Auteur : À l’occasion du lancement du livre « La régression tranquille du Québec, 1980-2018 », le 12 septembre dernier, j’ai fait une revue des « Trois grandes ruptures politiques, suivies de régressions, dans l’histoire du Québec depuis 1760 ». On peut prendre connaissance de cette revue sur mon site Internet, en écrit, ou bien sur YouTube, en vidéo.
Essentiellement, on peut dire que le coup de force constitutionnel du gouvernement canadien contre le Québec au 20ème siècle a été précédé dans le temps par deux autres importantes brisures dans l’histoire du Québec et des Canadiens français, soit celle qui a suivi la Conquête de la Nouvelle-France au 18ème siècle par les armées britanniques, et celle qui a suivi la révolte manquée des Patriotes en 1837-38 et la répression du colonisateur britannique par la suite, au 19èmesiècle.
Média traditionnel : Dans le contexte de grands et rapides changements dans les domaines constitutionnel, économique, démographique et linguistique, comment entrevoyez-vous l’avenir du peuple québécois ?
Auteur : Je suis d’avis — et cela est explicité dans mon livre — que s’il n’y a pas un sursaut salutaire des nouvelles générations et des élites, et cela à plus ou moins brève échéance, il existe un grand risque que le Québec francophone soit inexorablement sur la pente glissante d’une Louisianisation débilitante et d’une marginalisation politique croissante à l’intérieur d’un Canada de plus en plus anglophone, avec toutes les conséquences de rétrécissement de la vie collective française au Québec, et dans les provinces voisines de l’Ontario et du Nouveau-Brunswick, qui en résulteraient.
Média traditionnel : Pouvez-vous élaborer davantage ?
Auteur : En effet, dans un monde de grands ensembles et de mondialisation économique et financière, la règle des « économies d’échelle » et de l’abaissement des coûts dans de nombreuses productions, aussi bien dans les industries culturelles que dans les autres, tend à s’appliquer.
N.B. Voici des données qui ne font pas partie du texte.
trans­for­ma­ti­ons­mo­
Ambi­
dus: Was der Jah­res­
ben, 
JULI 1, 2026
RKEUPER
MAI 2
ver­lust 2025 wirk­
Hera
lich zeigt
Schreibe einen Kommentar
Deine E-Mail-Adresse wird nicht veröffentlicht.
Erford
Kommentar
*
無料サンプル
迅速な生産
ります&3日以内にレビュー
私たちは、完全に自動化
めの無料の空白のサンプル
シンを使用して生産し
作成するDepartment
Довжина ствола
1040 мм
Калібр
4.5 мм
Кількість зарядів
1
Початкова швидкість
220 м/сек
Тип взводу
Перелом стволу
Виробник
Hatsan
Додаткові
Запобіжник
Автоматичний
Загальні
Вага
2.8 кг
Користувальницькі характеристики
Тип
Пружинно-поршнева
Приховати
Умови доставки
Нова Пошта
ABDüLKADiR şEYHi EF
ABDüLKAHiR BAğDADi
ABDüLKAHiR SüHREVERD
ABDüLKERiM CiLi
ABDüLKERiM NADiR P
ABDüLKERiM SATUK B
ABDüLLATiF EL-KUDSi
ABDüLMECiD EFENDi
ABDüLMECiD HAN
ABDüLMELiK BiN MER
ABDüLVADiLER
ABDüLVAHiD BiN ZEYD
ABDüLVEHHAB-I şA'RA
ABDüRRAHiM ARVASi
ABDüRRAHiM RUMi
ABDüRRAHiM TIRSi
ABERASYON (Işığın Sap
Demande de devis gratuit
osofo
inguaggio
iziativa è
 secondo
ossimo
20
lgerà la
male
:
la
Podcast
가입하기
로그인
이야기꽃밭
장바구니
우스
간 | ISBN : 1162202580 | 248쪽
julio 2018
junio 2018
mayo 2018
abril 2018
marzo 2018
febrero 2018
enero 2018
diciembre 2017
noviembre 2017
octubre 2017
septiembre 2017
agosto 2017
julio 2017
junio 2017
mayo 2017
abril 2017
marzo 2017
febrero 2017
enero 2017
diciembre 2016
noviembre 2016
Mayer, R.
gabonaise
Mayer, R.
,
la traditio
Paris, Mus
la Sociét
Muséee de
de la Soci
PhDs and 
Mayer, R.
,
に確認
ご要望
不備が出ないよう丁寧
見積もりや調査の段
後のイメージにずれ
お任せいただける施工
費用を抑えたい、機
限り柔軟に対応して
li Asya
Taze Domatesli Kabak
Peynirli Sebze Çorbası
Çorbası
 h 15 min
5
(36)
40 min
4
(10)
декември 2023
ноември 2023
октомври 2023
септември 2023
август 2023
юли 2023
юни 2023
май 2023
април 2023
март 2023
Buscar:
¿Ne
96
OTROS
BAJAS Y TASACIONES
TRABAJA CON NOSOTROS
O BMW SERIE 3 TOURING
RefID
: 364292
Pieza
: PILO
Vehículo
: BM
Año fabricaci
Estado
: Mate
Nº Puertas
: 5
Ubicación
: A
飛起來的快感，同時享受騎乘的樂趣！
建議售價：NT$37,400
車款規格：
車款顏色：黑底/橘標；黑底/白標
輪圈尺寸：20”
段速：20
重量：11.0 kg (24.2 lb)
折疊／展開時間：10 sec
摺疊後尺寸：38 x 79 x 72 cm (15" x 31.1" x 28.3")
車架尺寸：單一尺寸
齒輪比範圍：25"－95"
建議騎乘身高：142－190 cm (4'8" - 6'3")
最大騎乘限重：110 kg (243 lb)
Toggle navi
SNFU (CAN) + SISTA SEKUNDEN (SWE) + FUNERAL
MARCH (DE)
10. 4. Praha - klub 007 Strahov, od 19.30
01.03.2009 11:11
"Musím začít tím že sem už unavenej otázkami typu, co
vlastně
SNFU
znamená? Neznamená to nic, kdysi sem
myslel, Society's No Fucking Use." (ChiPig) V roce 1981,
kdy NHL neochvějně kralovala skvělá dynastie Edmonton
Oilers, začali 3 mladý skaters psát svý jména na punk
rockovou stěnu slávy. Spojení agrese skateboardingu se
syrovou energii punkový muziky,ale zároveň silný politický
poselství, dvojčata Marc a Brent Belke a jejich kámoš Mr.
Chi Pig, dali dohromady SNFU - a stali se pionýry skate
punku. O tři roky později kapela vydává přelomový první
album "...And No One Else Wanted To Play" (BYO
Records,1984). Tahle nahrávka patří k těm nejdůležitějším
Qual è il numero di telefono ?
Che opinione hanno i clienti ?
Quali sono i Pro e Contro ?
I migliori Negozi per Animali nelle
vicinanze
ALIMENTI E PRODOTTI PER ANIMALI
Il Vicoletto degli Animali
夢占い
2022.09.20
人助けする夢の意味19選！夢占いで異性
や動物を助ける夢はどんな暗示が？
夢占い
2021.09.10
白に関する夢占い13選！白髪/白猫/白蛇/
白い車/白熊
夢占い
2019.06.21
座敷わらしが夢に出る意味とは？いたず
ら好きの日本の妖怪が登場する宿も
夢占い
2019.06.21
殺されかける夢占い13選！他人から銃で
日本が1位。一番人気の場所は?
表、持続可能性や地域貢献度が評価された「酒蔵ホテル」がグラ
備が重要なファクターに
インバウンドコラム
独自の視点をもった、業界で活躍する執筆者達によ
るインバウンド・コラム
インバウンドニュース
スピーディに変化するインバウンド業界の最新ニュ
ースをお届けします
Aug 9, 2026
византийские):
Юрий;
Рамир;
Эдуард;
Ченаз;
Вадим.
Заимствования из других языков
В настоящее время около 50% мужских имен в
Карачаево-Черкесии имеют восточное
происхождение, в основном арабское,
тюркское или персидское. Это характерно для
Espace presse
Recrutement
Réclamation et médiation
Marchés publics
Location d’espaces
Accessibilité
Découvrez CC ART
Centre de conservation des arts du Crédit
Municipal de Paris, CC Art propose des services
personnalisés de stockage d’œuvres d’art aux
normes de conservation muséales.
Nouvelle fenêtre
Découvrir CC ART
Au plan culturel, déjà on observe une inféodation des émissions nationales de télé à des traductions ou à du sous-titrage d’émissions étrangères. Je ne crois pas que cette tendance aille en s’estompant dans l’avenir, mais ce sera plutôt un phénomène qui ira en croissant.
De plus, l’évolution de la Confédération canadienne vers un multiculturalisme tous azimuts risque de donner lieu à moins d’ouverture au fait français et aux droits des francophones, et même à donner naissance à une véritable francophobie.
Par conséquent, il y va de la responsabilité des gouvernements de prêter une attention particulière à la pérennité de l’identité culturelle du Québec et de la francophonie canadienne en général. Il m’apparaît évident que le rouleau compresseur de la mondialisation et l’idéologie du multiculturalisme mettent en cause la survie des petites nations comme celle du Québec. Mais hélas, face à ce tsunami, il est possible que l’on se réveille trop tard.
Média traditionnel : Et en conclusion ?
Auteur : Je suis modérément optimiste pour l’avenir. Je crois que cette période de je-m’en-foutisme, de censure, de défaitisme, de recul et de fuite dans le superficiel, que nous traversons présentement, sera suivie d’un réveil collectif et d’une nouvelle prise de conscience de notre destin collectif, en tant que seule collectivité majoritairement francophone en Amérique du Nord. Tout sera affaire de volonté personnelle et collective, et de leadership. Sinon, nous serons engloutis dans le grand tout nord-américain impérial.